The Air Force is like a great boxer. When you’ve got a bad guy considering doing bad actions, the Air Force is the most responsive. So we’ve got the ability to pop the jab. And I might give them a shot in the face and they may think, “Maybe I might want to rethink my position. Maybe I might want to reevaluate what I thought was the right move or not.” And you know what that is? Maybe we’re re-establishing deterrence. Yes. But if not, we’re already back in fighting stance.

And you know what? We haven’t committed hundreds of thousands of forces over there, getting entangled in something that may take us years to get out of, and loss of blood and treasure. Your Air Force provides that opportunity without the escalation threat.

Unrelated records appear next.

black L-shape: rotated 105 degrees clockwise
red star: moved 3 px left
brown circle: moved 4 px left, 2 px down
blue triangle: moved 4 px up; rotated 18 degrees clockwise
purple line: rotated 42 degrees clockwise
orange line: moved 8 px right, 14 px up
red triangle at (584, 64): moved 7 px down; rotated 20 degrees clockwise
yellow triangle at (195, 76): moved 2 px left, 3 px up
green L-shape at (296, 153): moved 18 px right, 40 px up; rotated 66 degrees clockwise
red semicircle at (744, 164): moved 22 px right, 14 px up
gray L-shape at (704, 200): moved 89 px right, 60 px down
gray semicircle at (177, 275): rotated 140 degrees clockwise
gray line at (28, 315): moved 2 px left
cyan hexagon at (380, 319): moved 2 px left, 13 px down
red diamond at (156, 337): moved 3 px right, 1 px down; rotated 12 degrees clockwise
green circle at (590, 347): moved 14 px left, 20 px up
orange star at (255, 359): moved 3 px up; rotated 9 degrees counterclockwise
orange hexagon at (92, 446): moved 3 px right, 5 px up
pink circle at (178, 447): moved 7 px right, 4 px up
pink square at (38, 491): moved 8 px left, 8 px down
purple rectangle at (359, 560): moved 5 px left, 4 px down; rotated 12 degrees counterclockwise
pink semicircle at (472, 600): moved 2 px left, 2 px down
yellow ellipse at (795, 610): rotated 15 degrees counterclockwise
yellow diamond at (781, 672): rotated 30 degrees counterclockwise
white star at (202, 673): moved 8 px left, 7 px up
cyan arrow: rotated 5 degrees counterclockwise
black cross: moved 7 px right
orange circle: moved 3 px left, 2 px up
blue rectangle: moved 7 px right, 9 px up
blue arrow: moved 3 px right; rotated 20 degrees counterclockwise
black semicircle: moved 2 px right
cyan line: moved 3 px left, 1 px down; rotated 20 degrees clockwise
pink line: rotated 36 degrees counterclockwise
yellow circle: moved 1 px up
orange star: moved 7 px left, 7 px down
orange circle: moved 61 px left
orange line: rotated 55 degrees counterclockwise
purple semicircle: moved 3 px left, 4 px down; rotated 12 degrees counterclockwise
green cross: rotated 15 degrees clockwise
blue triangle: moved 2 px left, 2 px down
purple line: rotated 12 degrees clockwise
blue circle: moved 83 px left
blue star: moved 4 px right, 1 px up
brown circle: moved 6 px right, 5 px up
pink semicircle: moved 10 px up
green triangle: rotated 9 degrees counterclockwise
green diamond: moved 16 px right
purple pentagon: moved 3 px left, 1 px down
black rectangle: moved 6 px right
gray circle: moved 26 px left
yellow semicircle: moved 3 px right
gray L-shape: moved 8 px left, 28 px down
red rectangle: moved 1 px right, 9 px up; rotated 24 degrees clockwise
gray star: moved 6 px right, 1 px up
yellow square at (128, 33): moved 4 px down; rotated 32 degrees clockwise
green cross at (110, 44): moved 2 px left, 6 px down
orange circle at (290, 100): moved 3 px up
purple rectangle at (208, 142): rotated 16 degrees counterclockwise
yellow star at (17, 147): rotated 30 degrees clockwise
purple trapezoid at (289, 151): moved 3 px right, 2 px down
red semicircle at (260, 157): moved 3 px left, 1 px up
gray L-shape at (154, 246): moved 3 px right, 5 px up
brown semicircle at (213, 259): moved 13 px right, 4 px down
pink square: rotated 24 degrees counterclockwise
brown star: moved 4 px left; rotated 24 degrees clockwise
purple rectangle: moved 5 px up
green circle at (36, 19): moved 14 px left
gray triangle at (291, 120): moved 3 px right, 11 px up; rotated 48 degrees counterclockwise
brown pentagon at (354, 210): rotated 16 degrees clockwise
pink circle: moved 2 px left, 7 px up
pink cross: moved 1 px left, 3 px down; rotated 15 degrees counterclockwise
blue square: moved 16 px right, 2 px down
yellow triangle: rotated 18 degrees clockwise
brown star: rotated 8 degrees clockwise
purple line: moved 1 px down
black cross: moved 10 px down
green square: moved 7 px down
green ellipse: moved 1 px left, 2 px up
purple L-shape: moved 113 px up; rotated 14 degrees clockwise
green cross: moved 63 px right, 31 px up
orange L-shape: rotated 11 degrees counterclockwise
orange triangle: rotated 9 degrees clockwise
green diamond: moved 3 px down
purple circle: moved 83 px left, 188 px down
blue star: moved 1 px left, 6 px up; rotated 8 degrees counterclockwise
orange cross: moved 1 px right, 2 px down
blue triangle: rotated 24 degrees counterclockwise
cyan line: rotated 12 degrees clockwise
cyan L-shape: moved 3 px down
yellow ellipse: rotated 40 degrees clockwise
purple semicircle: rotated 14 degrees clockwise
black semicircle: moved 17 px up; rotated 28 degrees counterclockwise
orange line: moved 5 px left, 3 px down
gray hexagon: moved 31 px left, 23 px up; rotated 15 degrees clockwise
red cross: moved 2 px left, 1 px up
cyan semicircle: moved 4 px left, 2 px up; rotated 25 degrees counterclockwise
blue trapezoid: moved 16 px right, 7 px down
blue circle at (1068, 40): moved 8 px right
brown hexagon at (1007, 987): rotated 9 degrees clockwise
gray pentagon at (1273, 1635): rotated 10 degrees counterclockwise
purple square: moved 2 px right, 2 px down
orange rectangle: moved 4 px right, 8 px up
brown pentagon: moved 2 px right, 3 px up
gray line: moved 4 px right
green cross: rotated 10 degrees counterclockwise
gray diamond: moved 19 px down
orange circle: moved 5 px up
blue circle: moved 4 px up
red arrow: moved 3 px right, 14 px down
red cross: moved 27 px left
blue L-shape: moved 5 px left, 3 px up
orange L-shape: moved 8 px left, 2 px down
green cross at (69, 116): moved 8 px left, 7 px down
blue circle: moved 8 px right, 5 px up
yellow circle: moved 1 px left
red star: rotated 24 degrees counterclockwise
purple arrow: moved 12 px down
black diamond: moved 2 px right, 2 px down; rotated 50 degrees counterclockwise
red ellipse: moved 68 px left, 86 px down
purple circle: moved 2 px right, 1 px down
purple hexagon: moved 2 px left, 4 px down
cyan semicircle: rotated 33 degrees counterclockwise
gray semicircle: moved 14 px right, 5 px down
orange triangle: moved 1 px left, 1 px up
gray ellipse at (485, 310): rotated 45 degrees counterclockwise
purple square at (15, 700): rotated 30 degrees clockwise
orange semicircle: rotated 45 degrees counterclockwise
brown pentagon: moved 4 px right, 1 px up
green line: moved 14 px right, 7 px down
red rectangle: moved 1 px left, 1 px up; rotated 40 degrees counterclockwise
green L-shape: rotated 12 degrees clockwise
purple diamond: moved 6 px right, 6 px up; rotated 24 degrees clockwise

And oh, by the way, if that didn’t convince them, we’ve got another jab, we’ve got the hook, we’ve got the uppercut, we’ve got the right cross, and we’ve got the freaking haymaker.

So we can take it across the entire spectrum. And if it’s fighting with a joint force, we take a lot of them there if they’ve got to get fast. That’s what your Air Force does. That’s what airpower does. We can’t lose sight of that. And if we’re in this dangerous and dynamic time, I want to give the President as many options as we possibly can. So that means, yes, keep on the modernization. Yes, NGAD. Yes, CCA. Yes, survivable bases. Yes to all that. And yes to taking care of our Airmen because that’s what it’s going to take. …

I’m sure you’re fired up about this stuff. So we really talked about it’s every day that I’m in this seat, I’m going to be striving to do everything we can with our extant force to make sure we are about “One Air Force.” And when our Airmen are asked to do more, which they have been, we want to make sure that more is focused in the right direction for a warrior ethos, focused on the threat, looking left and right and know that they have the horizontal accountability that they’re about their wingmen, their teammate. That’s what we’re going to do.

I think it’s also my responsibility to advocate for more Air Force of all kinds. The more Air Force I talked about, getting more out of it and making sure all of the things that aren’t adding to combat capability are not there anymore. And we focus on that. And sometimes it’s about asking for more Air Force if you truly believe that we need more Air Force. I think that’s my responsibility as well.

As we do that. The one thing we can never lose sight of [is] these things are great, but the decisive one is the fact that Americans keep signing up saying they want to join the team. And the team that is the United States Air Force continues to be the best in the world. They show up every day, they do what they’re asked, they do it with excellence, they do it in a way that makes us all proud.

This is “One Air Force.” This is more Air Force. This is your Air Force. Thanks very much.